Q #5: The Grizzlies are dead last in the NBA in 3-pointers attempted and made. This doesn’t seem very ‘nouveau statistical’. A major concern? Is Mike Miller’s hair not pretty enough to ‘let it fly’ to satisfy team needs? (And since the trade was seemingly done specifically to address this, how is Courtney Lee working out?)
Red Coleman: Memphis continues to be true to their mantra of “Grit ‘n’ Grind” by playing from the inside out by running everything through Gasol and Randolph as much as possible. While Conley was coming on strong from 3 while others were out (44% in January prior to his injury), the team really didn’t have another consistent shooter on the team to help balance things out after Quincy Pondexter’s injury early in the year. It’s funny that you mention Mike Miller’s hair since his haircut seems to have had a Samson-like effect on his shooting, as he shot under 33 percent in January following the trip to the barber. Miller has played a few too minutes for my liking, which has doubtlessly contributed to some tired legs.
Enter: Courtney Lee. Lee hasn’t been Kyle Korver since joining the Grizzlies, but he shoots from beyond the arc accurately and often enough to keep defenses honest, which is all that’s really needed.
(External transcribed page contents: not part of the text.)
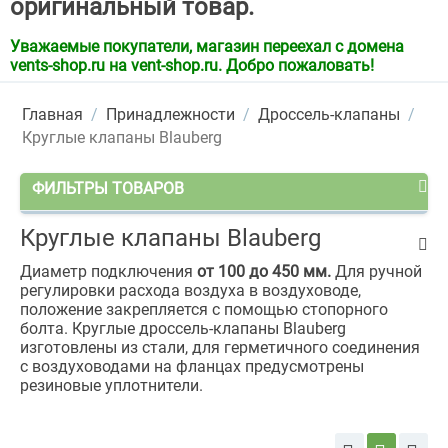
оригинальный товар.
Уважаемые покупатели, магазин переехал с домена
vents-shop.ru на vent-shop.ru. Добро пожаловать!
Главная
/
Принадлежности
/
Дроссель-клапаны
/
Круглые клапаны Blauberg
ФИЛЬТРЫ ТОВАРОВ
Круглые клапаны Blauberg
Диаметр подключения
от 100 до 450 мм.
Для ручной
регулировки расхода воздуха в воздуховоде,
положение закрепляется с помощью стопорного
болта. Круглые дроссель-клапаны Blauberg
изготовлены из стали, для герметичного соединения
с воздуховодами на фланцах предусмотрены
резиновые уплотнители.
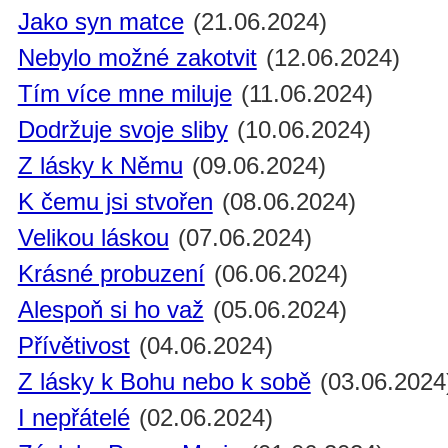
Jako syn matce
(21.06.2024)
Nebylo možné zakotvit
(12.06.2024)
Tím více mne miluje
(11.06.2024)
Dodržuje svoje sliby
(10.06.2024)
Z lásky k Němu
(09.06.2024)
K čemu jsi stvořen
(08.06.2024)
Velikou láskou
(07.06.2024)
Krásné probuzení
(06.06.2024)
Alespoň si ho važ
(05.06.2024)
Přívětivost
(04.06.2024)
Z lásky k Bohu nebo k sobě
(03.06.2024
I nepřátelé
(02.06.2024)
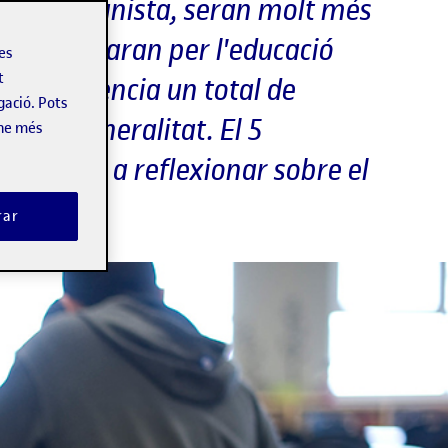
erfil humanista, seran molt més
t i apostaran per l'educació
les
t
ixen docència un total de
gació. Pots
e la Generalitat. El 5
-ne més
 convida a reflexionar sobre el
rar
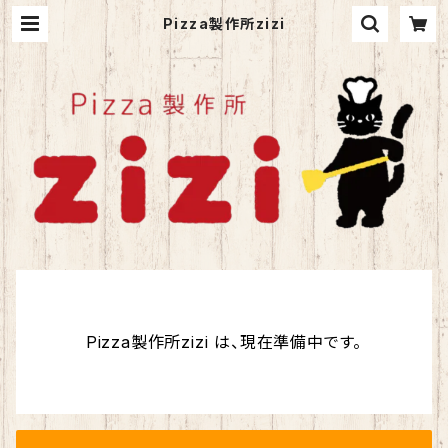
Pizza製作所zizi
Pizza製作所zizi は、現在準備中です。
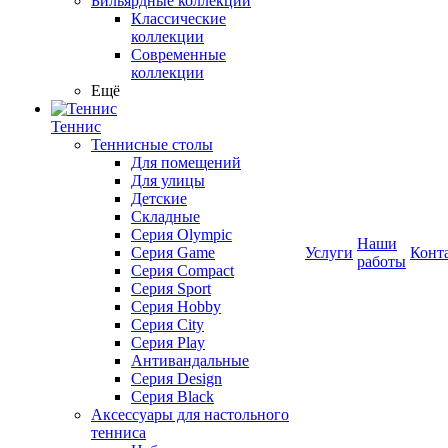
Бильярдные коллекции
Классические
коллекции
Современные
коллекции
Ещё
Теннис
Теннисные столы
Для помещений
Для улицы
Детские
Складные
Серия Olympic
Наши
Серия Game
Услуги
Конт
работы
Серия Compact
Серия Sport
Серия Hobby
Серия City
Серия Play
Антивандальные
Серия Design
Серия Black
Аксессуары для настольного
тенниса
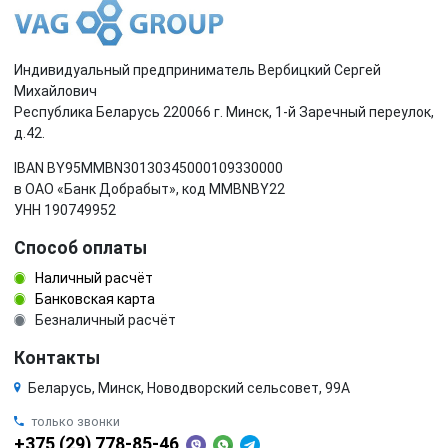
Индивидуальный предприниматель Вербицкий Сергей
Михайлович
Республика Беларусь 220066 г. Минск, 1-й Заречный переулок,
д.42.
IBAN BY95MMBN30130345000109330000
в ОАО «Банк Добрабыт», код MMBNBY22
УНН 190749952
Способ оплаты
Наличный расчёт
Банковская карта
Безналичный расчёт
Контакты
Беларусь, Минск, Новодворский сельсовет, 99А
только звонки
+375 (29) 778-85-46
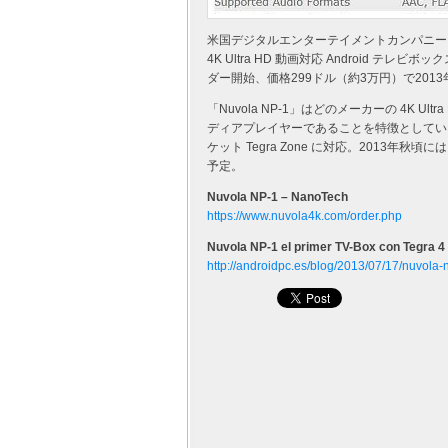
米国デジタルエンターテイメントカンパニー Nano
4K Ultra HD 動画対応 Android テ
ダー開始、価格299ドル（約3万円）で201
「Nuvola NP-1」はどのメーカーの 4K U
ディアプレイヤーであることを特徴としています。ア
ケット Tegra Zone に対応。2013年秋頃
予定。
Nuvola NP-1 – NanoTech
https://www.nuvola4k.com/order.php
Nuvola NP-1 el primer TV-Box con Tegra 4
http://androidpc.es/blog/2013/07/17/nuvola-n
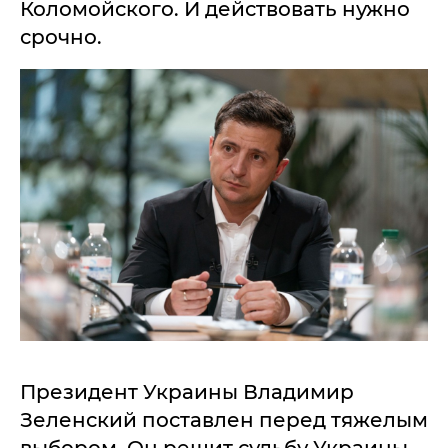
Коломойского. И действовать нужно
срочно.
Президент Украины Владимир
Зеленский поставлен перед тяжелым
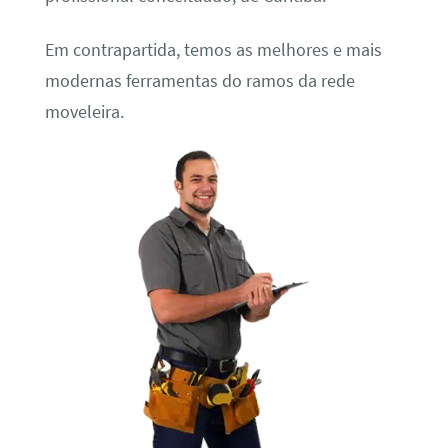
Em contrapartida, temos as melhores e mais
modernas ferramentas do ramos da rede
moveleira.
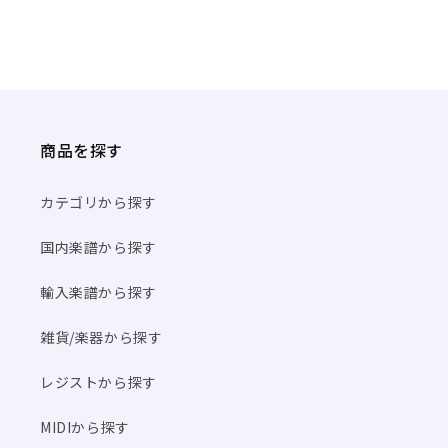
商品を探す
カテゴリから探す
国内楽譜から探す
輸入楽譜から探す
雑貨/楽器から探す
レジストから探す
MIDIから探す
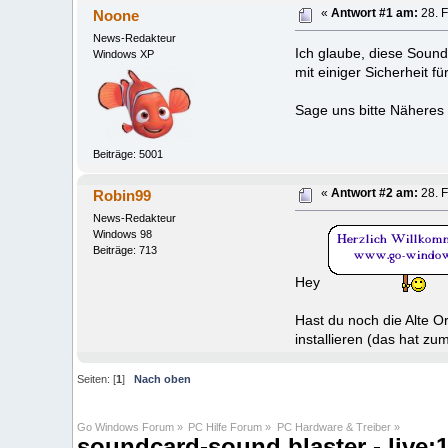
Noone
«
Antwort #1 am:
28. F
News-Redakteur
Ich glaube, diese Sound
Windows XP
mit einiger Sicherheit 
Sage uns bitte Näheres
Beiträge: 5001
Robin99
«
Antwort #2 am:
28. F
News-Redakteur
Windows 98
Beiträge: 713
Hey
Hast du noch die Alte O
installieren (das hat z
Seiten: [
1
]
Nach oben
Go Windows Forum
»
PC Hilfe Forum
»
PC Hardware & Treiber
»
soundcard-sound blaster - live;1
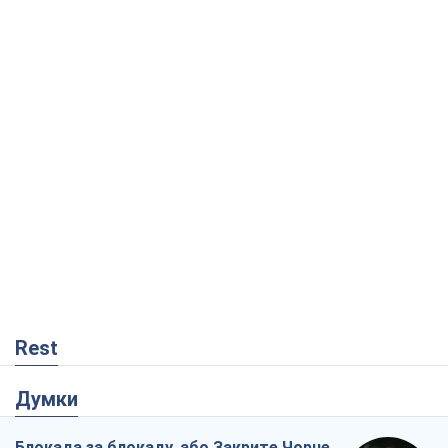
Rest
Думки
Блокада за блокаду, або Закрите Чорне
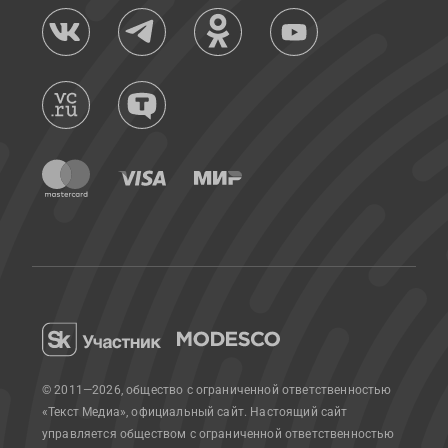
© 2011—2026, общество с ограниченной ответственностью
«Текст Медиа», официальный сайт.
Настоящий сайт
управляется обществом с ограниченной ответственностью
Additionally, Lee has used the threat of his outside shot to get defenders out of place in order to drive or dish to a cutting teammate. In short, he has done exactly what was needed and expected when the front office shipped the mercurial Jerryd Bayless to Boston in exchange for him.
Andrew Berry: As seen above, I’m a big Courtney Lee fan. I think that if Memphis ever gets a fully healthy squad to work the inside-outside game, the 3-point shooting will improve. But until then, the Grizzlies will focus on the inside.
Chip Crain: The team is actually improving from last season in regards to 3-point shooting, and last year they won 56 games and made the conference finals. It is just hard to justify 3-point shots from average, at best, shooters with one of the most dominating interior games with Randolph and Gasol, plus slashers like Conley and Johnson on board. Lee and Miller have improved the perimeter enough to warrant defenses guarding them which makes it easier for the bigs to operate inside.